JL: My work is all about myself and my responses to the world and my inner world. This is why I dislike commissioned portraits, which I have had to do sometimes to earn money - when I choose my own models or have a relationship with the subject it is a different matter. My pictures contain a narrative. I can’t tell you where it began or how it will end. My fantasies, obsessions, fears and dreams are in there. I feel that painting should create another world rather than simply reflect what we ordinarily see.


LC: Masks feature prominently in many of your paintings. Does it amaze you that as an artist you are peering through the soul, thereby unmasking your subjects? Why is this fondness of incorporating dynamism in characters that shift them to a state where they are not mere portraits but buzzing with life?

JL: I can only try to interpret. We each live within our own interpretation and approximation of the world and each other. No-one truly knows me or anyone else and so there may as well be a mask - the mask being a choice of how one presents oneself, the mask itself being a kind of unmasking. It can be an invitation to look closer than convention allows. It can be a way of displaying oneself as something other, something flamboyant or inscrutable. Sometimes a face I am painting becomes unconvincing, and so I add a mask to lift it out of the bland or commonplace. Since I was a student I have felt seduced by theatricality – in Bowie and Lindsay Kemp, a year I spent in residence with an opera company, my love of Venice and Commedia dell’Arte, friends who are dancers and performers. Thus the mask.

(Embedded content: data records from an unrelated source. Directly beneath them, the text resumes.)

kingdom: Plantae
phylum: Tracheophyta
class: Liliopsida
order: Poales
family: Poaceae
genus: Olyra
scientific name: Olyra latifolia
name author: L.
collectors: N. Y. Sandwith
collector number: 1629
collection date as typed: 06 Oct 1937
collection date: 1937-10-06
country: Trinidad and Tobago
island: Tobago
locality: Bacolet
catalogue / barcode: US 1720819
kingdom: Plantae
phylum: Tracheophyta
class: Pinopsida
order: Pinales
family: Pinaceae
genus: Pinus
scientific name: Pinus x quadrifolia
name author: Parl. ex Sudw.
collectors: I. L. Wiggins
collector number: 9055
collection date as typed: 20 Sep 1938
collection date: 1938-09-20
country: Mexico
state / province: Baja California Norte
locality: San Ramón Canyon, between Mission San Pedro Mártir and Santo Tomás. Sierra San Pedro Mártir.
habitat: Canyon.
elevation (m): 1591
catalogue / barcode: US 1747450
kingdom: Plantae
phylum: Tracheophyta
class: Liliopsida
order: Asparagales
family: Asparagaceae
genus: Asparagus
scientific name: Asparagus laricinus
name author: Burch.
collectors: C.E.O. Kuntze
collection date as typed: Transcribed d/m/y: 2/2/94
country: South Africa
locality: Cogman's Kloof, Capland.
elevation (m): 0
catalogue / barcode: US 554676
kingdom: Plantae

LC: What do you say to yourself when after a hard day’s work your painting fails to satisfy your critical eye? Is there any one piece that is closer to your heart than others?

JL: On a bad day I say to myself, why after all these years have I not learnt how to paint? Each picture presents a new puzzle to be solved, throws up numerous problems. I have not managed to be the kind of artist who has a formula to be repeated with small variations, unfortunately because then I may have had commercial success. Therefore every new work makes me feel I am drowning until I finally salvage something that satisfies me. My most recent work is always the closest to my heart. I could list those I regard as important pieces, but when they are finished and have left my studio I feel distanced from them.


LC: If you are requested to summarise your artistic evolution over the years what would that reveal?

That as a very young artist I was cowed by current fashions in art then gradually and haltingly found my own voice, one that has been alternately strong and faltering over decades. I have spent an artistic lifetime working outside of art trends and drawing on an inner strength and belief drawn from my own created and imagined world, something like an outward expression of the inner fantasy world of a child but tempered by experience. At this mature point of my life I would summarise that I have so far produced a strong and idiosyncratic body of work that has been my reason for being.